A comédia entrou em decadência? Velha questão, que conduz a outra: a comédia que ri das convenções da própria comédia tem, ou não, capacidade de mobilizar algum público? O caso de Movie 43 merece atenção — este texto foi publicado no Diário de Notícias (4 Março), com o título 'Uma comédia fora dos eixos'.
Não é fácil apresentar uma sinopse de Movie 43 (entre nós lançado com o título bizarro, mas sugestivo, de Comédia Explícita). Digamos que se trata de um conjunto de episódios centrados em três adolescentes que tentam descobrir na Internet um filme, o tal "Movie 43", que, de tão chocante, terá sido banido de todas as plataformas: cada novo fragmento que encontram constitui uma das pequenas histórias que nos é apresentada. Histórias de quê? Pois bem, desde um casal que educa o filho através de métodos de inusitada violência moral até uma empresa que está a desenvolver um leitor de MP3 que é... uma mulher nua, passando pelo esforço demasiado empenhado de “Batman” para que o seu “Robin” consiga arranjar namorada, são histórias em que a crónica social se transfigura em delirantes exercícios de escatologia.
Digamos que é o tipo de filme fora dos eixos que convém não recomendar seja a quem for: corremos o sério risco de o interlocutor duvidar da nossa seriedade. Por isso mesmo, caro leitor, sem me atrever a sugerir-lhe qualquer aproximação de Movie 43, permita-me que lhe diga, muito seriamente, que há algum tempo não descobria uma comédia americana que, de modo tão frontal, e também tão simples, soubesse reagir contra os próprios estereótipos (nomeadamente em torno da adolescência) que têm marcado o género.
Movie 43 possui a energia sarcástica de uma ópera bufa, dir-se-ia que reescrita pela pena cruel e sofisticada do nosso Bocage. Os seus alvos principais são a representação liofilizada do espaço familiar e a redução dos mais jovens a figuras anedóticas e pitorescas. Há mesmo um episódio de uma menina, interpretada por Chloë Grace Moretz (que vimos dirigida por Martin Scorsese e Tim Burton, respectivamente em A Invenção de Hugo e Sombras da Escuridão), que vive a experiência da sua primeira menstruação num delírio absolutamente burlesco cujo alvo é, em última instância, a estupidez machista que a rodeia.

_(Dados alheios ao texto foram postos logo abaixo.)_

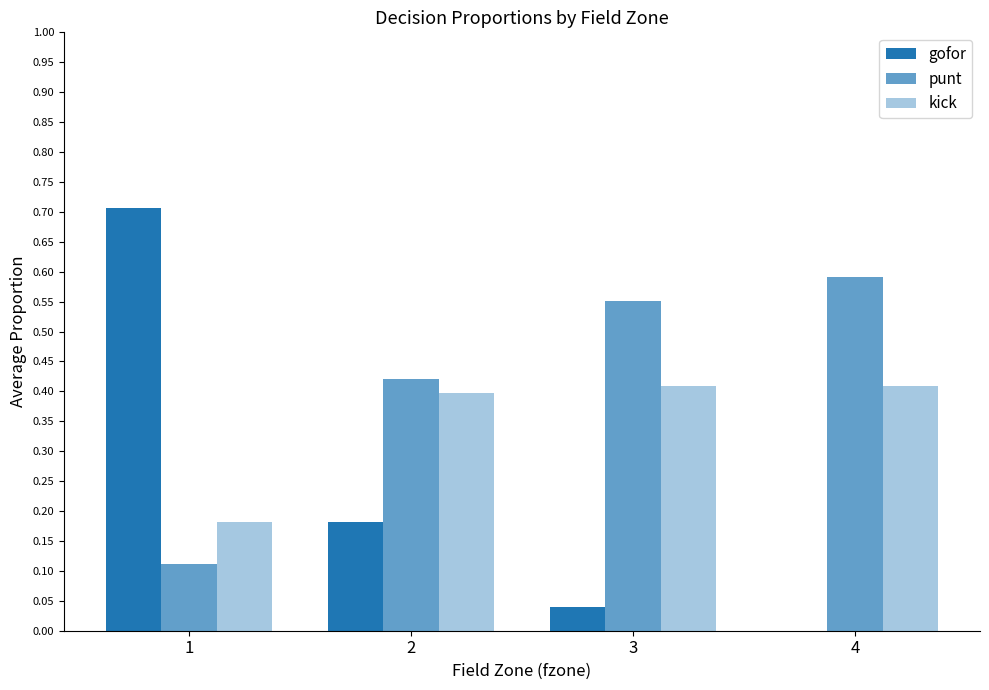

Are the bars grouped side by side (vs. stacked)?

Yes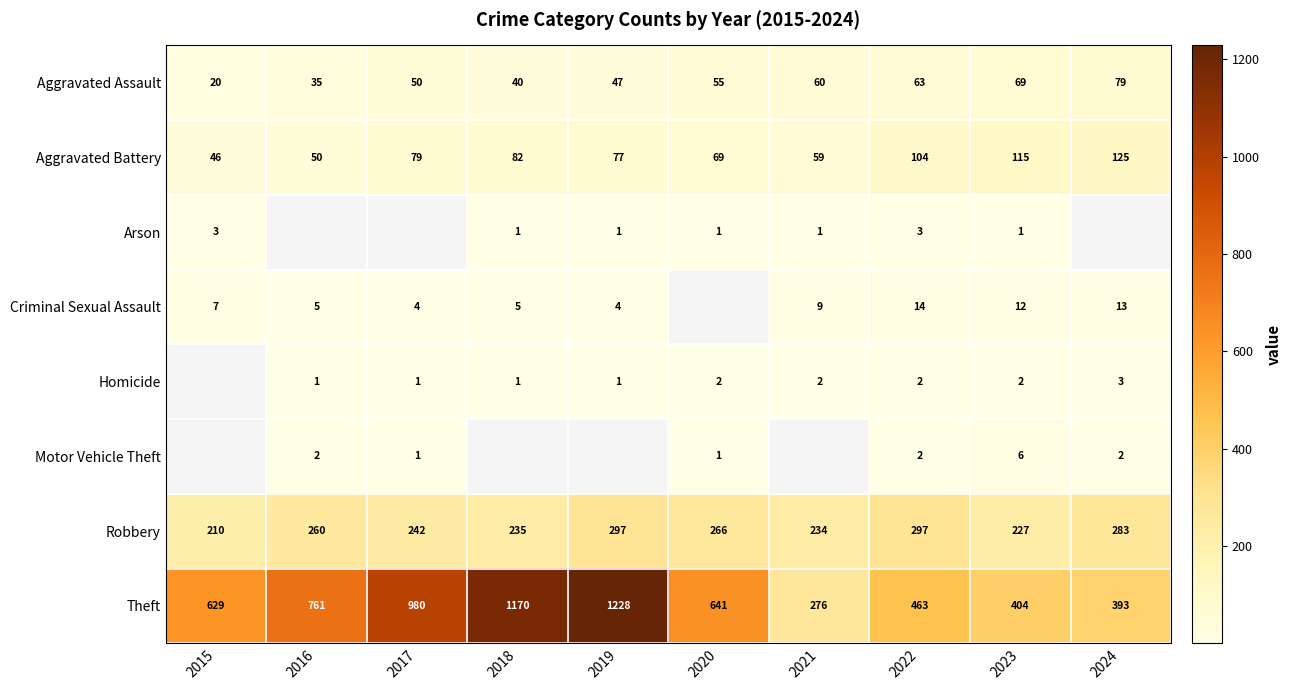

What is the difference between the highest and lowest values at 2016?

760.0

Produzido em regime mais ou menos independente, com um lote imenso de realizadores (Peter Farrelly, Griffin Dunne, Brett Ratner, etc.), Movie 43 apresenta um elenco de fazer inveja a muitos grandes produções: Kate Winslet, Hugh Jackman, Naomi Watts, Emma Stone, Richard Gere, Uma Thurman e Halle Berry são apenas alguns dos talentos que passam pelas suas histórias. Segundo rezam as crónicas, desconcertados com o resultado final, nenhum deles se mostrou disponível para participar em qualquer acção de promoção do filme. Compreende-se porquê: afinal de contas, em Hollywood e não só, o humor escatológico pode não ser o melhor factor de reconhecimento público. Também por isso, perversamente, não podemos deixar de considerar que Movie 43 contém todos os elementos necessários e suficientes para, com o tempo, se transformar num objecto de culto. Daqui a dez ou vinte anos, vai ser divertido voltarmos ao assunto. Para já, a defesa cala-se.